» **EXERCISE REQUIREMENTS**: Copy, exactly as written, the lines that begin at the one containing "Chile and the Ancient use" and end at the one containing "Get your own website and system like this!". Skip any pictures in the data below.
===
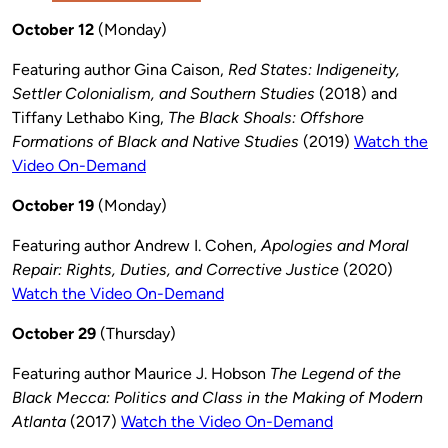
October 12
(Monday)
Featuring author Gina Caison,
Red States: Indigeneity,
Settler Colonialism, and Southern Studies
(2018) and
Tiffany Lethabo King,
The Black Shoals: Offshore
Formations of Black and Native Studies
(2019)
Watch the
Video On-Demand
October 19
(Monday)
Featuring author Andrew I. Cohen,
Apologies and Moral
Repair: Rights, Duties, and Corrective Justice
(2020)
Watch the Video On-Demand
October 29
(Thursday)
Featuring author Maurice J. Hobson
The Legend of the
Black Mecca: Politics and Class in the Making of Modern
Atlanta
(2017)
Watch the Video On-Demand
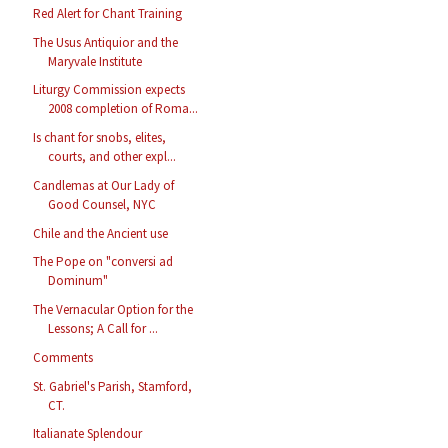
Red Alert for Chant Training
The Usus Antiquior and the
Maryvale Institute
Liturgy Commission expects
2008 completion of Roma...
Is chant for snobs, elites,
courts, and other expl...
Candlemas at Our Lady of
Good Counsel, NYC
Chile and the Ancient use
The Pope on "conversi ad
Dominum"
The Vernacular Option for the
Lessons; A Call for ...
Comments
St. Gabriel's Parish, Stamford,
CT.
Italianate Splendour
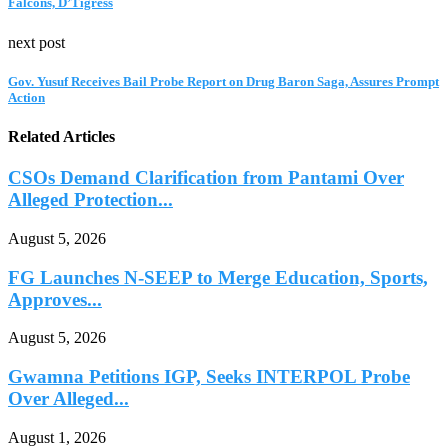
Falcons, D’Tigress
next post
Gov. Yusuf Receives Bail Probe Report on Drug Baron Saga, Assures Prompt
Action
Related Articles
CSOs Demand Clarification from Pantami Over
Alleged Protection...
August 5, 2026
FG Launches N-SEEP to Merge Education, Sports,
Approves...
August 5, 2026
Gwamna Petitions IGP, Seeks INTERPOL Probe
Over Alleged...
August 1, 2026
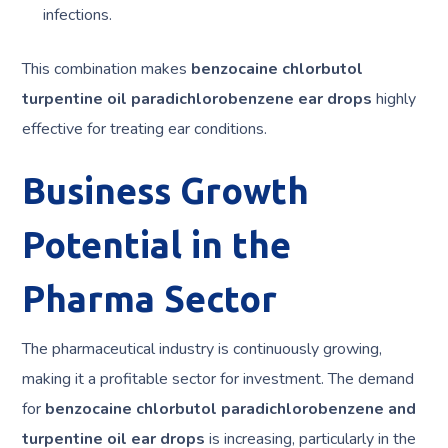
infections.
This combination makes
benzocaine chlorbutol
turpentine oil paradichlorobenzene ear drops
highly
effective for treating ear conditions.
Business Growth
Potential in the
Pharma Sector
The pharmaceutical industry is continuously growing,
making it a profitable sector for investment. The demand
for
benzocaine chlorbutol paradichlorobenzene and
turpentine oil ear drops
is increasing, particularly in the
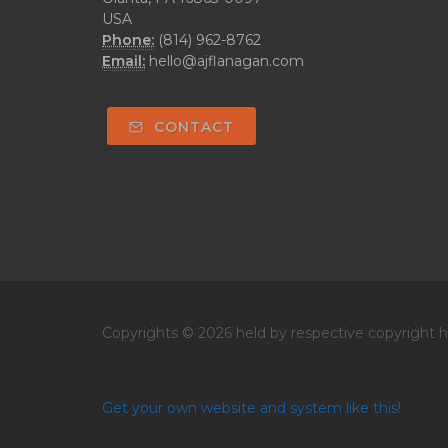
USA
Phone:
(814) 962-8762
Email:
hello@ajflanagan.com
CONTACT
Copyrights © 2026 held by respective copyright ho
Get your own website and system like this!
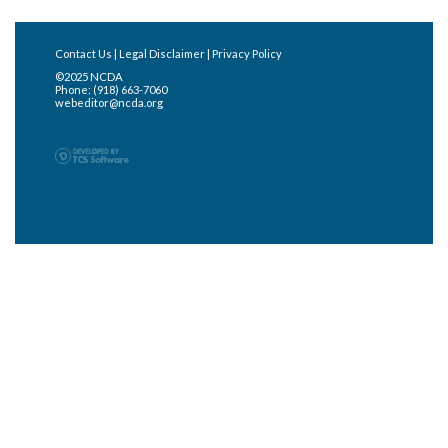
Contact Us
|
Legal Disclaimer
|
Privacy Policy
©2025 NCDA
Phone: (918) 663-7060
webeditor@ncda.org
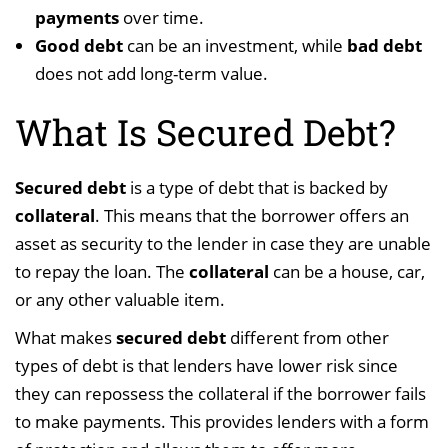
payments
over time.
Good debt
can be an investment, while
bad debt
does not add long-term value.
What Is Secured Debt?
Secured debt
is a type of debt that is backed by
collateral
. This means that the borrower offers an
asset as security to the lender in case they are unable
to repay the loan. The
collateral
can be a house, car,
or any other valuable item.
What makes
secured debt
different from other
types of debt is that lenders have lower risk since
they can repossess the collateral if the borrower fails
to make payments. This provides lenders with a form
===
» **TASK ANSWER**:
Chile and the Ancient use
The Pope on "conversi ad
Dominum"
The Vernacular Option for the
Lessons; A Call for ...
Comments
St. Gabriel's Parish, Stamford,
CT.
Italianate Splendour
Falcons, D’Tigress
next post
Gov. Yusuf Receives Bail Probe Report on Drug Baron Saga, Assures Prompt
Action
Related Articles
CSOs Demand Clarification from Pantami Over
Alleged Protection...
August 5, 2026
FG Launches N-SEEP to Merge Education, Sports,
Approves...
August 5, 2026
Gwamna Petitions IGP, Seeks INTERPOL Probe
Over Alleged...
August 1, 2026
infections.
This combination makes
benzocaine chlorbutol
turpentine oil paradichlorobenzene ear drops
highly
effective for treating ear conditions.
Business Growth
Potential in the
Pharma Sector
The pharmaceutical industry is continuously growing,
making it a profitable sector for investment. The demand
for
benzocaine chlorbutol paradichlorobenzene and
turpentine oil ear drops
is increasing, particularly in the
USA
Phone:
(814) 962-8762
Email:
hello@ajflanagan.com
CONTACT
Copyrights © 2026 held by respective copyright ho
Get your own website and system like this!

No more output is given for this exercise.